- _Task to complete_: Return all the data verbatim but without images.

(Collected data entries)
------------------------------
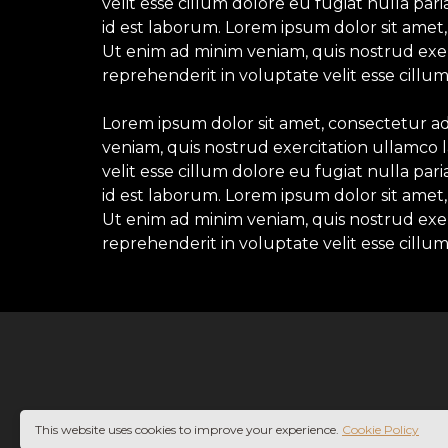
velit esse cillum dolore eu fugiat nulla par
id est laborum. Lorem ipsum dolor sit amet,
Ut enim ad minim veniam, quis nostrud exerc
reprehenderit in voluptate velit esse cillum
Lorem ipsum dolor sit amet, consectetur ad
veniam, quis nostrud exercitation ullamco l
velit esse cillum dolore eu fugiat nulla par
id est laborum. Lorem ipsum dolor sit amet,
Ut enim ad minim veniam, quis nostrud exerc
reprehenderit in voluptate velit esse cillum
This website uses cookies to improve your experience.
Cookie Policy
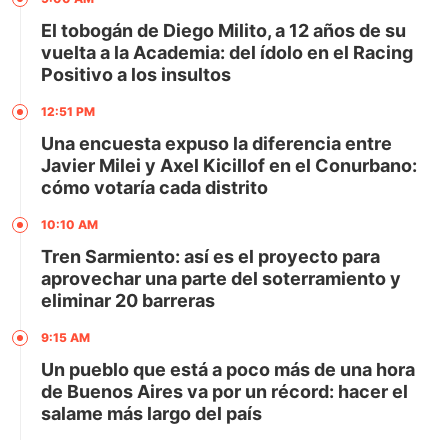
El tobogán de Diego Milito, a 12 años de su
vuelta a la Academia: del ídolo en el Racing
Positivo a los insultos
12:51 PM
Una encuesta expuso la diferencia entre
Javier Milei y Axel Kicillof en el Conurbano:
cómo votaría cada distrito
10:10 AM
Tren Sarmiento: así es el proyecto para
aprovechar una parte del soterramiento y
eliminar 20 barreras
9:15 AM
Un pueblo que está a poco más de una hora
de Buenos Aires va por un récord: hacer el
salame más largo del país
------------------------------
- _Exercise response_:
velit esse cillum dolore eu fugiat nulla par
id est laborum. Lorem ipsum dolor sit amet,
Ut enim ad minim veniam, quis nostrud exerc
reprehenderit in voluptate velit esse cillum
Lorem ipsum dolor sit amet, consectetur ad
veniam, quis nostrud exercitation ullamco l
velit esse cillum dolore eu fugiat nulla par
id est laborum. Lorem ipsum dolor sit amet,
Ut enim ad minim veniam, quis nostrud exerc
reprehenderit in voluptate velit esse cillum
This website uses cookies to improve your experience.
Cookie Policy
El tobogán de Diego Milito, a 12 años de su
vuelta a la Academia: del ídolo en el Racing
Positivo a los insultos
12:51 PM
Una encuesta expuso la diferencia entre
Javier Milei y Axel Kicillof en el Conurbano:
cómo votaría cada distrito
10:10 AM
Tren Sarmiento: así es el proyecto para
aprovechar una parte del soterramiento y
eliminar 20 barreras
9:15 AM
Un pueblo que está a poco más de una hora
de Buenos Aires va por un récord: hacer el
salame más largo del país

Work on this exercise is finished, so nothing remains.